Along with rival BHP Billiton, Rio has come under pressure in Australia, home to most of its large mines, over taxes and for flooding the market with new supplies of iron ore which have contributed to the commodity’s price fall.
The Australian economy, which relies heavily on iron ore and mining for revenue, has been hit hard by the 70 percent fall in the price of the steel ingredient from its 2011 highs.
Australian treasurer Joe Hockey said in May the price slump in the country’s highest source of foreign income had caused a A$20 billion ($16 billion) hit to government revenue in the past year.
Rio and BHP have also had to defend in the Australian Senate the use of marketing hubs in Singapore that pay almost no tax.
“In times of economic uncertainty it must sound seductive or comforting to want to put up the barriers, but we must keep markets and trade open,” Rio CEO Sam Walsh said at a mining dinner in London late on Wednesday.

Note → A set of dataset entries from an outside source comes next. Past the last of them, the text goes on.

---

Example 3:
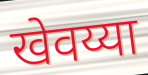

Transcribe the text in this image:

खेवय्या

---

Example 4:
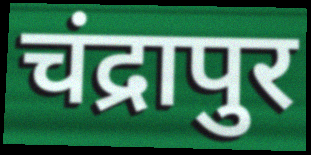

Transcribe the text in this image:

चंद्रापुर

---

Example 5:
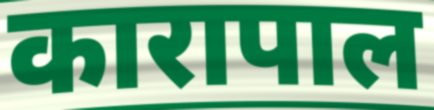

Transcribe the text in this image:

कारापालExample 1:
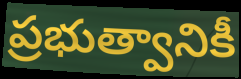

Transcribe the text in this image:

ప్రభుత్వానికీ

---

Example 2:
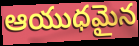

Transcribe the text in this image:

ఆయుధమైన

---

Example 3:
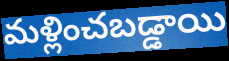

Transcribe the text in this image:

మళ్లించబడ్డాయి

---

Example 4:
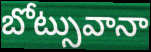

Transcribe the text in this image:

బోట్సువానా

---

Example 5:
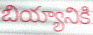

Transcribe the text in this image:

బియ్యానికి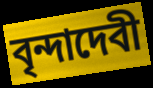
বৃন্দাদেবী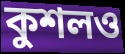
কুশলও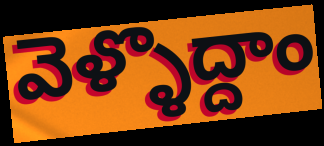
వెళ్ళొద్దాంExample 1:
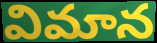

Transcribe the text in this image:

విమాన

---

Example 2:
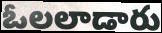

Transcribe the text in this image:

ఓలలాడారు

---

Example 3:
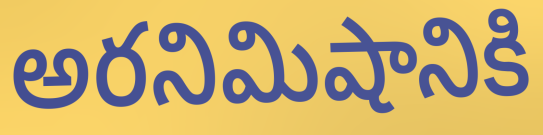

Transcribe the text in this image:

అరనిమిషానికి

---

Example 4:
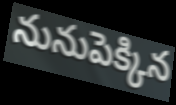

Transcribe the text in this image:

నునుపెక్కిన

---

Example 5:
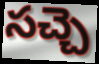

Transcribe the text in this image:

సచ్చె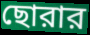
ছোরার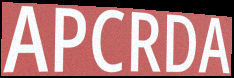
APCRDA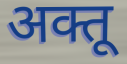
अक्तूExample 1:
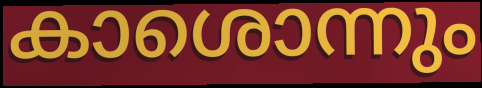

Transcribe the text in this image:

കാശൊന്നും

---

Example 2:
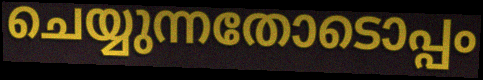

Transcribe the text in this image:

ചെയ്യുന്നതോടൊപ്പം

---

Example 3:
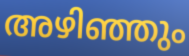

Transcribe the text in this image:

അഴിഞ്ഞും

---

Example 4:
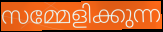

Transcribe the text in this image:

സമ്മേളിക്കുന്ന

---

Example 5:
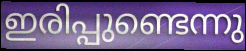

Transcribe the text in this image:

ഇരിപ്പുണ്ടെന്നുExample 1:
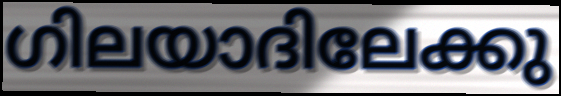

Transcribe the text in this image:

ഗിലയാദിലേക്കു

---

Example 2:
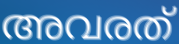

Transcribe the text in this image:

അവരത്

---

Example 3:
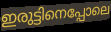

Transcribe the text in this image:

ഇരുട്ടിനെപ്പോലെ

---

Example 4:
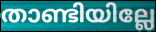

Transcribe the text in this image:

താണ്ടിയില്ലേ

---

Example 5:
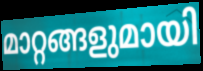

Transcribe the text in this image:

മാറ്റങ്ങളുമായിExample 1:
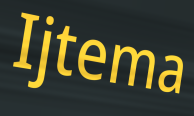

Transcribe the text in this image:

Ijtema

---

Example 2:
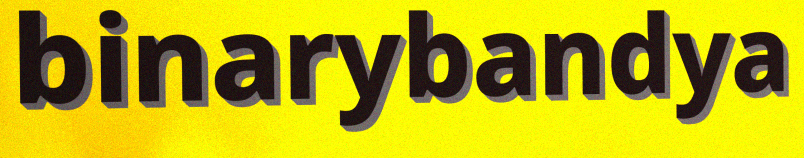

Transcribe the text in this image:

binarybandya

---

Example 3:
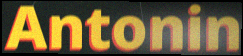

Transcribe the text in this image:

Antonin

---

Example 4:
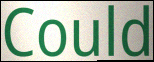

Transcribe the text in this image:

Could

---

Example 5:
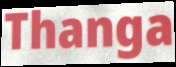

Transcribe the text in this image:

Thanga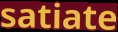
satiate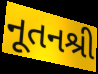
નૂતનશ્રી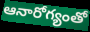
ఆనారోగ్యంతోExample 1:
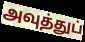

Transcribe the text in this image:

அவுத்துப்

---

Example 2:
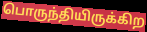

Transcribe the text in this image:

பொருந்தியிருக்கிற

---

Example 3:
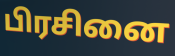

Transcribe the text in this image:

பிரசினை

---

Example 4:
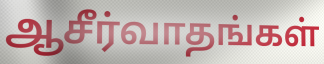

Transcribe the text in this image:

ஆசீர்வாதங்கள்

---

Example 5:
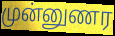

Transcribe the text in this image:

முன்னுணர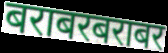
बराबरबराबरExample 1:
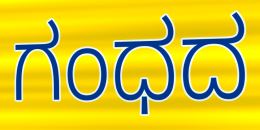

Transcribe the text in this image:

ಗಂಧದ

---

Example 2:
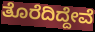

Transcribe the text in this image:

ತೊರೆದಿದ್ದೇವೆ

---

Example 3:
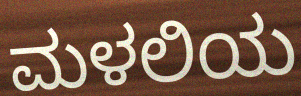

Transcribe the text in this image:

ಮಳಲಿಯ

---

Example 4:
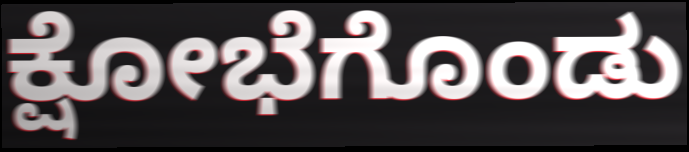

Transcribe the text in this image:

ಕ್ಷೋಭೆಗೊಂಡು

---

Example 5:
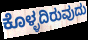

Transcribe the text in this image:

ಕೊಳ್ಳದಿರುವುದುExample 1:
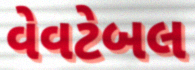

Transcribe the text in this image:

“Of course a raising tide lifts all boats and when things are good public support is high, but when it changes, criticism inevitably follows,” Walsh added.
Rio is the world’s lowest-cost producer of iron ore, closely followed by BHP. Both companies have rejected responsibility for falling prices.
“It’s been suggested to me there’s a direct correlation between your position on the cost curve, and the volume of your opinion. The higher on the curve, the louder you get,” Walsh joked, referring to higher costs competitors complaining about the large miners’ strategy.
Andrew “Twiggy” Forrest for example, the founder Fortescue, a higher cost Australian producer, has accused Rio and BHP of over-producing to drive out competitors. He has called on Australia to stop Rio and BHP’s expansion plans, saying they were jeopardizing the economy.